Exercise goal. Search the data for "lines". Each line containing it is to be copied.

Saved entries
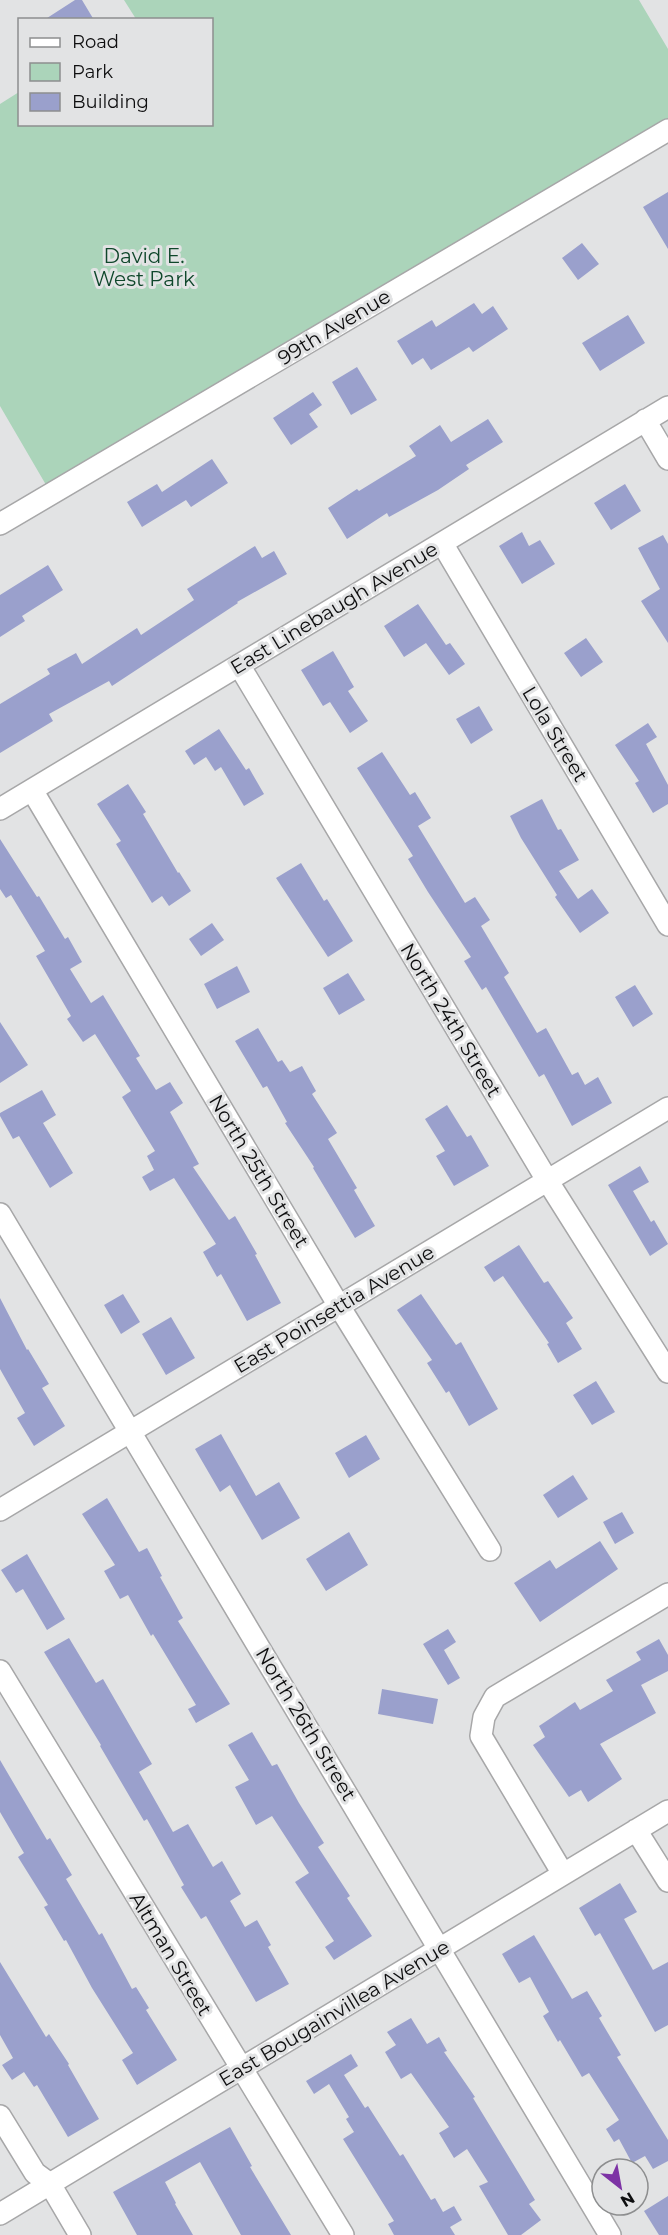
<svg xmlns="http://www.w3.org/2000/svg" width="668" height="2235" font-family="Montserrat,sans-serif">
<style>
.green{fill:#abd4ba}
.building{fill:#9aa0cc}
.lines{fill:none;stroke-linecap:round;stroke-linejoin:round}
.minor-casing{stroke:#a7a7a8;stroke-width:24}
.minor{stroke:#fff;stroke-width:21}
.labels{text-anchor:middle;stroke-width:6;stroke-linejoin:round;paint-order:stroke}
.park-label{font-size:20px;fill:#0f472b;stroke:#e2e3e4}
.street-label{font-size:20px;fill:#0e0e0f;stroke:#e2e3e4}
</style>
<rect width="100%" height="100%" fill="#e2e3e4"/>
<path class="green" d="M124 0H639L668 49V124L49 490 0 406V104L19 92 20 124H212V20L136 19Z"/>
<path class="building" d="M75 0H82L94 20H44Z
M668 192V249L643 207Z
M582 243 599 264 578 280 562 258Z
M474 303 482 314 493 306 508 329 473 352 469 347 431 370 423 358 412 365 397 341 432 320 436 327Z
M628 315 645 343 600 371 582 343Z
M357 367 377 400 351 415 332 382Z
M313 392 322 405 309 414 318 427 291 445 273 418Z
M488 419 503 442 466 465 469 469 438 490 389 517 387 513 347 539 328 508 357 489 359 491 416 456 409 446 440 425 451 442Z
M212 459 228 483 191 507 186 500 142 527 127 502 157 484 162 492Z
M625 484 641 511 611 530 594 503Z
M522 532 529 546 540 540 555 564 522 584 499 546Z
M663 535 668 544V643L641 601 660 589 638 548Z
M255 546 262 558 274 551 287 574 237 602 238 603 112 686 109 681 49 714 53 721 0 753V704L50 674 47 669 76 653 82 664 137 628 141 635 194 600 187 589Z
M48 565 63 590 22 616 25 621 0 637V595Z
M418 604 446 645 450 643 465 664 449 675 426 643 404 657 384 626Z
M586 638 603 662 581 677 564 653Z
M333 651 354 687 348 691 368 721 350 733 330 702 323 706 301 670Z
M479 706 493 730 471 744 456 719Z
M648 723 657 737 646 744 668 785V804L653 813 635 783 639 781 615 745Z
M219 729 246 770 249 768 264 794 244 806 221 767 215 771 206 757 194 765 185 751Z
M382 752 410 795 415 792 431 818 418 826 465 903 475 897 490 920 481 926 509 973 504 977 537 1033 546 1028 572 1075 578 1072 585 1085 598 1077 612 1103 572 1126 544 1074 539 1077 486 987 482 990 464 961 471 957 428 892 408 859 413 856 357 768Z
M128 784 146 812 143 814 178 873 179 872 191 891 169 906 162 896 152 903 116 844 121 841 97 804Z
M542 799 558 830 561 829 579 860 559 871 578 899 592 889 609 913 580 933 555 897 557 895 521 838 510 816Z
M0 839 37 897 39 896 65 939 68 937 82 962 70 969 91 1003 103 995 140 1056 136 1058 156 1090 170 1082 183 1103 170 1112 199 1164 193 1167 229 1220 235 1216 257 1254 255 1255 281 1303 247 1321 221 1274 217 1277 203 1252 216 1244 174 1178 150 1191 142 1177 154 1170 147 1156 155 1151 122 1097 131 1091 95 1034 83 1042 67 1019 71 1016 36 956 45 951 11 895 6 898 0 889Z
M301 863 324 901 327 899 353 941 328 957 276 878Z
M212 923 224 940 201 956 189 939Z
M237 966 250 992 217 1009 204 984Z
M348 973 365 1000 339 1015 323 988Z
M635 985 653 1014 633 1027 615 997Z
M0 1022 28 1065 0 1083Z
M258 1028 278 1062 282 1060 290 1072 302 1066 316 1091 312 1094 337 1133 328 1139 357 1188 354 1190 375 1226 355 1238 313 1168 314 1167 285 1123 287 1122 267 1086 263 1088 235 1041Z
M42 1090 56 1115 43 1123 73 1173 50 1188 19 1136 13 1139 0 1116V1113Z
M447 1105 467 1137 471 1135 489 1166 454 1186 436 1156 445 1151 425 1119Z
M640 1166 649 1182 633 1191 651 1222 654 1220 668 1244 650 1256 608 1185Z
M519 1245 544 1283 548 1281 573 1318 566 1323 582 1349 558 1363 547 1344 549 1343 503 1276 494 1282 484 1267Z
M123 1294 140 1322 121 1334 104 1305Z
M421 1294 456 1345 461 1342 498 1409 469 1426 449 1391 446 1393 427 1363 432 1360 397 1310Z
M0 1298 27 1350 28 1349 49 1384 42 1388 65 1426 34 1446 17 1418 25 1413 0 1369Z
M171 1317 195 1358 166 1375 142 1334Z
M596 1381 615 1412 592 1425 573 1395Z
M221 1434 256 1496 279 1482 300 1518 262 1540 230 1485 220 1492 195 1449Z
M366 1435 380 1459 349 1478 335 1453Z
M573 1475 588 1499 558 1518 543 1495Z
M107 1498 139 1552 147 1548 162 1576 160 1577 183 1618 178 1621 230 1704 196 1723 188 1709 196 1705 153 1634 151 1636 128 1595 120 1599 104 1571 115 1565 82 1514Z
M622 1512 634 1533 615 1544 603 1522Z
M349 1532 368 1565 326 1591 306 1559Z
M600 1541 618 1569 540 1622 514 1583 550 1560 556 1569Z
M27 1554 65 1619 47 1630 23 1589 16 1593 1 1570Z
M448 1629 456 1642 444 1650 460 1678 448 1685 423 1644Z
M69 1638 96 1683 103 1679 152 1764 139 1772 173 1832 188 1824 213 1867 222 1861 241 1894 230 1901 245 1927 257 1920 271 1945 268 1947 289 1984 256 2002 206 1916 201 1919 181 1887 184 1885 147 1819 144 1821 100 1746 101 1745 44 1652Z
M659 1639 668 1655V1671L641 1685 656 1713 600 1744 622 1779 588 1802 581 1790 569 1797 533 1745 545 1737 539 1726 575 1702 580 1710 613 1691 606 1680 641 1660 636 1652Z
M382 1689 438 1699 433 1724 378 1714Z
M252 1732 272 1766 277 1764 299 1803 324 1843 318 1847 350 1896 347 1898 372 1936 334 1960 325 1947 334 1941 295 1882 309 1873 272 1816 256 1825 235 1787 249 1780 228 1745Z
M0 1760 47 1840 50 1838 72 1875 66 1879 99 1935 102 1933 132 1989 136 1987 149 2008 146 2010 177 2060 137 2085 122 2060 133 2053 92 1988 66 1940 64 1941 44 1907 48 1905 18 1857 24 1853 0 1812Z
M620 1883 637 1912 624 1919 653 1970 668 1962V2025L655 2032 600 1933 595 1936 579 1908Z
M534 1935 572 1999 587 1991 602 2016 599 2018 621 2055 617 2057 668 2140V2161L653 2169 645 2156 632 2163 619 2139 614 2142 606 2129 619 2120 589 2073 582 2077 560 2040 558 2042 543 2016 549 2012 530 1977 519 1983 502 1954Z
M0 1962 46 2037 49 2034 69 2064 68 2065 99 2119 68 2137 37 2085 34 2087 24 2072 12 2080 2 2065 13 2058 0 2035Z
M411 2018 427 2044 439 2037 447 2051 444 2052 475 2097 473 2098 535 2200 529 2204 541 2220 521 2235H508L479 2186 488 2182 467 2149 454 2158 439 2133 449 2127 411 2073 401 2079 385 2052 396 2045 387 2032Z
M351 2054 358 2066 344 2075 365 2108 368 2106 400 2156 403 2154 431 2200 435 2198 443 2212 454 2206 462 2220 450 2227 455 2235H394L388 2224 394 2221 343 2139 354 2132 346 2119 349 2117 329 2084 314 2094 306 2081Z
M230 2127 252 2166 250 2167 291 2235H241L200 2162 165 2182 176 2203 175 2204 193 2235H137L113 2192Z
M668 2196V2235H659L644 2211Z"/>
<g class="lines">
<g class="minor-casing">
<path id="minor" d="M645 420 668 459
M0 524 668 130
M442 543 668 925
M239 665 547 1180 668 1372
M32 790 339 1306 490 1550
M0 809 668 407
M0 1214 610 2235
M0 1510 668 1108
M0 1671 343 2235
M636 1830 668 1881
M563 1874 481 1736 484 1717 495 1697 668 1594
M0 2116 35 2173 50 2184 80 2235
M0 2214 668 1811"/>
</g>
<use href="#minor" class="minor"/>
</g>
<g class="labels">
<g class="park-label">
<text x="144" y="263">David E.<tspan x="144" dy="23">West Park</tspan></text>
</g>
<g class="street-label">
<text transform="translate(334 327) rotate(-31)" y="7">99th Avenue</text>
<text transform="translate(334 608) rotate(-31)" y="7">East Linebaugh Avenue</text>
<text transform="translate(555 734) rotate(59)" y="7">Lola Street</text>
<text transform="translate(451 1020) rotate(59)" y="7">North 24th Street</text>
<text transform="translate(259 1171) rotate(59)" y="7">North 25th Street</text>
<text transform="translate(334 1309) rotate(-31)" y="7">East Poinsettia Avenue</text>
<text transform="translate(306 1724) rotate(59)" y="7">North 26th Street</text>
<text transform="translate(171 1954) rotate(59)" y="7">Altman Street</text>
<text transform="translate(334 2013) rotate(-31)" y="7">East Bougainvillea Avenue</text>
</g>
</g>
<rect x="18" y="18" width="195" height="108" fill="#e2e3e4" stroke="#8d8e8f" stroke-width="1.5"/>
<rect x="30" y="38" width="30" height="9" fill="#ffffff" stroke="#8d8e8f" stroke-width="1.5"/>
<text x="72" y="48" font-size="18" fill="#0e0e0f">Road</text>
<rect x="30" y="63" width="30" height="18" fill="#abd4ba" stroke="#8d8e8f" stroke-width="1.5"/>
<text x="72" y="78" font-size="18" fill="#0e0e0f">Park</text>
<rect x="30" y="93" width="30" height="18" fill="#9aa0cc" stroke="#8d8e8f" stroke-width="1.5"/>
<text x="72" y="108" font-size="18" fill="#0e0e0f">Building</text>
<g transform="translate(620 2187) rotate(149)"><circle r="28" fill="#e2e3e4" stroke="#8d8e8f" stroke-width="1.5"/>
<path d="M0-4.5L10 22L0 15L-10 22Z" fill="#7d33a5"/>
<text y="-9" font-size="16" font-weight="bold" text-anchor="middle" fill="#0e0e0f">N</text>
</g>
</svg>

Solution to this task.
.lines{fill:none;stroke-linecap:round;stroke-linejoin:round}
<g class="lines">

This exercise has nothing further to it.